SE TRATA de la novela de Fernando Aramburu. Ese historiazo de más de 600 páginas publicado por Tusquets que abunda en los pliegues de dos familias vascas que se quisieron y se odian. Una del lado de la normalidad abertzale. La otra, de la anormalidad de ser normal según la idiocia abertzale. Es una historia narrada desde la distancia (Alemania, donde vive el autor) y desde la vecindad (ser vasco de San Sebastián y saber de qué habla). Una novela extraña, aunque nada tenga de raro.
Patria es una palabra gruesa. Patria es un concepto que discurre como por tuberías, por oleoductos que ocultan sustancias gelatinosas, viscosas, difíciles. Yo no siento nada por ninguna patria, por ejemplo. Aunque conozco a gente que escucha pronunciar «patria» y le salta el muelle de la rabadilla. Aramburu habla, sin embargo, de otra cosa. De amistad. De traición. Del crimen al que inducen algunas formas de decir patria. Así: «¡Patria!». A los gritos. A lo guerrero. A lo ajustacuentas. A lo intimidatorio. Patria es una novela hecha de personajes veraces que suman veracidad a 40 años de terrorismo, extorsión y familias pulidas por el rencor o el miedo.

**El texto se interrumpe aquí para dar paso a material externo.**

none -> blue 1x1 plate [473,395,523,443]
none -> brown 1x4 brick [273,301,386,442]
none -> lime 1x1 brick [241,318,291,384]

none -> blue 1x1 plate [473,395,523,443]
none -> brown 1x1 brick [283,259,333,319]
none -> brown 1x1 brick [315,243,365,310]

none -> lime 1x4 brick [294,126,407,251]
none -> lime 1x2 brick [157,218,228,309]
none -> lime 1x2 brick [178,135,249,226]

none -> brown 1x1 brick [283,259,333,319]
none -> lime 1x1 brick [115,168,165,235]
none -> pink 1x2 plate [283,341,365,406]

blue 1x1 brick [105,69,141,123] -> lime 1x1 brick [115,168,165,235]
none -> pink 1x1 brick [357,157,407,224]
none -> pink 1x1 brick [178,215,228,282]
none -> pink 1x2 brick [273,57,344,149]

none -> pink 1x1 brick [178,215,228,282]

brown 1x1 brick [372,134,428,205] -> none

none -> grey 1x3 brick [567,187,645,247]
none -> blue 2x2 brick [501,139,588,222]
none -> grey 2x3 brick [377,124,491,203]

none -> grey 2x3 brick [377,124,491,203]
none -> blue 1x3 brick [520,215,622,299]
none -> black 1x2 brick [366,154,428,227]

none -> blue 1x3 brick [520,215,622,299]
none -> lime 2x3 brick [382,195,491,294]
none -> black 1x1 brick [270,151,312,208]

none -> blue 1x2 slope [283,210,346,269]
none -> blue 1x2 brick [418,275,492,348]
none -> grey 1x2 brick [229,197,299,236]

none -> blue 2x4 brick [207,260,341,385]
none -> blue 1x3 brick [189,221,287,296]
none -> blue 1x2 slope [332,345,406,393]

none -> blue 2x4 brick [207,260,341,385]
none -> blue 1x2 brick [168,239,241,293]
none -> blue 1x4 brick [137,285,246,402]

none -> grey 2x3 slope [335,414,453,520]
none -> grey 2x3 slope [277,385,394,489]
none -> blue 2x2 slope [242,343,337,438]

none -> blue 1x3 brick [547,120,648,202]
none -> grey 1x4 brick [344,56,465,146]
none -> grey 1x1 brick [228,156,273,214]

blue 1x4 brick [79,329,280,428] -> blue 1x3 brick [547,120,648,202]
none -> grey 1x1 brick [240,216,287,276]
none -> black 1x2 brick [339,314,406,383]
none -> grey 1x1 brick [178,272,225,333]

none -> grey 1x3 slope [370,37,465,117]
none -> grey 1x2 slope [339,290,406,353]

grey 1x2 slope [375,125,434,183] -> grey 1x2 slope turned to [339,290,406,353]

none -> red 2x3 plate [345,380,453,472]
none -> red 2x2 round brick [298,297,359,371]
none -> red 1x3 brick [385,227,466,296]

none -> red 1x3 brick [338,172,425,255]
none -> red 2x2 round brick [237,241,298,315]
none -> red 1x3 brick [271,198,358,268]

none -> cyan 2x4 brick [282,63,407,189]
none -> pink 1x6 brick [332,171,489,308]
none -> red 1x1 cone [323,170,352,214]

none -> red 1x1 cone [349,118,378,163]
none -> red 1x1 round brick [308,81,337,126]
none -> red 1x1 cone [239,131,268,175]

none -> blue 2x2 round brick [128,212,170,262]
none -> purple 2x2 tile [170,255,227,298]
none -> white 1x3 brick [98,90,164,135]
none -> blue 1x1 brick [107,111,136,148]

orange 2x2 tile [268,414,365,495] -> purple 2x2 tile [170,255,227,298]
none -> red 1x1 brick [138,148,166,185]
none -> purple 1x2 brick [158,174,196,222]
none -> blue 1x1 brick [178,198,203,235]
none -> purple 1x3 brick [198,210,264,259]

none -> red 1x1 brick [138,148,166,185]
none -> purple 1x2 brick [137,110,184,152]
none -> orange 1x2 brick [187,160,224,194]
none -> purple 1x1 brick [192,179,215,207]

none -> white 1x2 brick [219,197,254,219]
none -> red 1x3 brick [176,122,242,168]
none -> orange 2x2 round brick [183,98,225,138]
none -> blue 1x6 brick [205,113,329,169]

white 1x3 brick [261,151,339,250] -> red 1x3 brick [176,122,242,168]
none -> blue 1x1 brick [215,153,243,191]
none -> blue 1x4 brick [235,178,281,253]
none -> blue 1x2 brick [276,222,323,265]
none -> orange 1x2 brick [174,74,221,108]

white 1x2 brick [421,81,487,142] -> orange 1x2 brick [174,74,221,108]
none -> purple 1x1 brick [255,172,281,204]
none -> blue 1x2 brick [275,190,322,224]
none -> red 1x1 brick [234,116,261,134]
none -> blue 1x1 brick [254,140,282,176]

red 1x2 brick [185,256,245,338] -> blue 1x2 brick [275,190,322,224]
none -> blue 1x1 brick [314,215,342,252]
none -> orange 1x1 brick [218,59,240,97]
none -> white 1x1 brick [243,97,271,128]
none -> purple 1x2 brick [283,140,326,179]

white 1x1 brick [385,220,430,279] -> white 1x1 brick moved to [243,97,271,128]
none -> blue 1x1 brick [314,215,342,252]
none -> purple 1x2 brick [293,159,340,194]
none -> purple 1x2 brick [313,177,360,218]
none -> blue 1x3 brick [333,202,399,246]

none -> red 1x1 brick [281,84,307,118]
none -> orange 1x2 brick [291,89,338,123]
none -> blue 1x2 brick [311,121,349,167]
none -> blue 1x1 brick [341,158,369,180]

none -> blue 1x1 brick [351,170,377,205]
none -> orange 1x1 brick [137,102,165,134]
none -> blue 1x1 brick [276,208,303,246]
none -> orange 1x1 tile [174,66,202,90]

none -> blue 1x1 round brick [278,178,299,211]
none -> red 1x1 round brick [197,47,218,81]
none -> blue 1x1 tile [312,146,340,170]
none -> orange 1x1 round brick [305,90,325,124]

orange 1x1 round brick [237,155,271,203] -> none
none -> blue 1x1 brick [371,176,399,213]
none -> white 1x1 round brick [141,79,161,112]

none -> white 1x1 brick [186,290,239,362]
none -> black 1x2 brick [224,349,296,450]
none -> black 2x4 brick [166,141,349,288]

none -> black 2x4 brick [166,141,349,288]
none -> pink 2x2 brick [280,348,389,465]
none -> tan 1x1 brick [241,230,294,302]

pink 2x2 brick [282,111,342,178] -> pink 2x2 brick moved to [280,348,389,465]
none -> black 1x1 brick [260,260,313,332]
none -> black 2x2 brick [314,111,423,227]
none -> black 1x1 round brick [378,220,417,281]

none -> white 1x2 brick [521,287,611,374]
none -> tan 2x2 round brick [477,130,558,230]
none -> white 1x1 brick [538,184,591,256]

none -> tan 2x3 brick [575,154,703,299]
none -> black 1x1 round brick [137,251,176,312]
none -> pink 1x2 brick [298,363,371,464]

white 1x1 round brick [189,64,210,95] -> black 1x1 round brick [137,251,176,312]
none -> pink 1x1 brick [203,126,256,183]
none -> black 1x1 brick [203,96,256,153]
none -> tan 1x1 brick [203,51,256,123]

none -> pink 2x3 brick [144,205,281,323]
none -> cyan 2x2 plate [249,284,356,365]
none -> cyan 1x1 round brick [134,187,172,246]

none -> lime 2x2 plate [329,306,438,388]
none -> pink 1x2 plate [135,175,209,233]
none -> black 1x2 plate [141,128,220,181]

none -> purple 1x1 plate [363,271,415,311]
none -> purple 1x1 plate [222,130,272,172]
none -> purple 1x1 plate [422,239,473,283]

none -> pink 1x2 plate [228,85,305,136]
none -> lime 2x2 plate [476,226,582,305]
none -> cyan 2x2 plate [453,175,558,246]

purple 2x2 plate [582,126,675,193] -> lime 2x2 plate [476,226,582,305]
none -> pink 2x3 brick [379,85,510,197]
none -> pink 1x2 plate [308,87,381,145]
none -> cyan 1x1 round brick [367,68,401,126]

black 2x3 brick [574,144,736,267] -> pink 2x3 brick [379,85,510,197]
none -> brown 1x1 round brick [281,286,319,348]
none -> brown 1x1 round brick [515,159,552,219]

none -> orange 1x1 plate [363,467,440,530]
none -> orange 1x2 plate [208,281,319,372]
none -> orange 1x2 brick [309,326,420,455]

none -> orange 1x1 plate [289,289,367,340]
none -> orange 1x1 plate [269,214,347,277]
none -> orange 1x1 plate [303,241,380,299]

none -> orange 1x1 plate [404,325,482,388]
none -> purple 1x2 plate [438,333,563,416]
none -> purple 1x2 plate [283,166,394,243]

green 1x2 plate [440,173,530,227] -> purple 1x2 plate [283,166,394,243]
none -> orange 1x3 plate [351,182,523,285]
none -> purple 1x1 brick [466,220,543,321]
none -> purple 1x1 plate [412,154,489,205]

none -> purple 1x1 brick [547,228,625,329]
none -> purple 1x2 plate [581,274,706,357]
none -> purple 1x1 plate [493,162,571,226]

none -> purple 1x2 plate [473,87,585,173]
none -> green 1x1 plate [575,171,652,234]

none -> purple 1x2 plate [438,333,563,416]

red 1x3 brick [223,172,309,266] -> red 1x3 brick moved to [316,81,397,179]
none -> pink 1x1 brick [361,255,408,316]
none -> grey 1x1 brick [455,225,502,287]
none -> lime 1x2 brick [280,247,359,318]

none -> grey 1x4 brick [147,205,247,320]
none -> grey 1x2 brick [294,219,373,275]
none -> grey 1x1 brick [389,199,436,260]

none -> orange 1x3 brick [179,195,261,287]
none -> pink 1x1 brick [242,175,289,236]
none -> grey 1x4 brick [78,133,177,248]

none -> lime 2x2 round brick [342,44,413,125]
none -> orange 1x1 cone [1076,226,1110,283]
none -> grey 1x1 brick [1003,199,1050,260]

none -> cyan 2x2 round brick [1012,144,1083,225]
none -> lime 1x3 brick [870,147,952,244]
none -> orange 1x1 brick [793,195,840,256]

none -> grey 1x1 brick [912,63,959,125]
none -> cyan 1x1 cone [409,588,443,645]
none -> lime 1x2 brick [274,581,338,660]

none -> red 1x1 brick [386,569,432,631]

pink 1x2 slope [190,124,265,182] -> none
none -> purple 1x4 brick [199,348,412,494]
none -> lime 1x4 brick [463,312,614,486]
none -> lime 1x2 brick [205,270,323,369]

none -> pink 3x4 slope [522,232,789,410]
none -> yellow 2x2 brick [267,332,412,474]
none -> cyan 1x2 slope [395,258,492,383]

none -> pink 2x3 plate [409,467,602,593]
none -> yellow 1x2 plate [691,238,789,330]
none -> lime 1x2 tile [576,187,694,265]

En el País Vasco se han vivido muchas Patrias como las de Aramburu. Las que a veces se generan entre amigos, familias y demás modelos tribales. Unos peajes insoportables los de la patria. Están los que, de un lado, dicen: «No hay que tocar nada». Y están los que, del otro, piden que algo cambie de una vez, empezando por el crimen como promesa de mundo nuevo, como fe que apuntala la pureza de la historia y de la raza. Qué lejos parece todo aquello. Su estética de opresores y oprimidos. Y qué inmediata, en verdad, es la narración de Aramburu. Qué siniestro el nacionalismo y qué repugnante el españolismo. Existe un punto intermedio. Y no es un punto ciego. Pero nunca fue oportuno explorado. En ninguna guerra importan las soluciones, sino las victorias.
Hay quien ya habla del terrorismo de ETA en pasado. Otra generación vendrá para hacer la necesaria espeleología (sin censuras) contra este senderismo del olvido. Quedan 300 asesinatos sin despejar. Es mucho precio, incluso, para una paz. Creo, a la vez, en el acercamiento de presos. Y no creo en el cancaneo triunfal de abrir zulos a plena luz como si tanto crimen sostenido pudiese quedar resuelto con un aeróbic arqueológico.
Algo de todo esto está en Patria de Aramburu. La literatura ha vuelto a explicar lo que la política no supo. No sabe. Porque esta novela se ciñe exactamente a una realidad de hombres y de mujeres. De vecinos separados por un marjal de odio y terrores. Un palmo de tierra no justifica tanto. Ni una bandera. Ni un idioma propio. Ni una historia compartida. Una patria, antes o después, se impone por cojones. Es un serrucho con tétano. Sobre todo para los que no quieren (queremos) patrias. Por eso es preferible un país, algo que quepa en un mapa.
Estoy muy a favor de la literatura cuando la literatura me dispone claves para descifrar algo de la vida. (También, o incluso más, cuando me la complica). No creo que Aramburu sea el tipo más valiente del lugar, sino un escritor atento. Esta novela sí es un principio de desarme. Atenta contra el falso búnker de lo sagrado, de lo que aún no se podía decir. Ya ves: se puede. Y sin un mal tiro.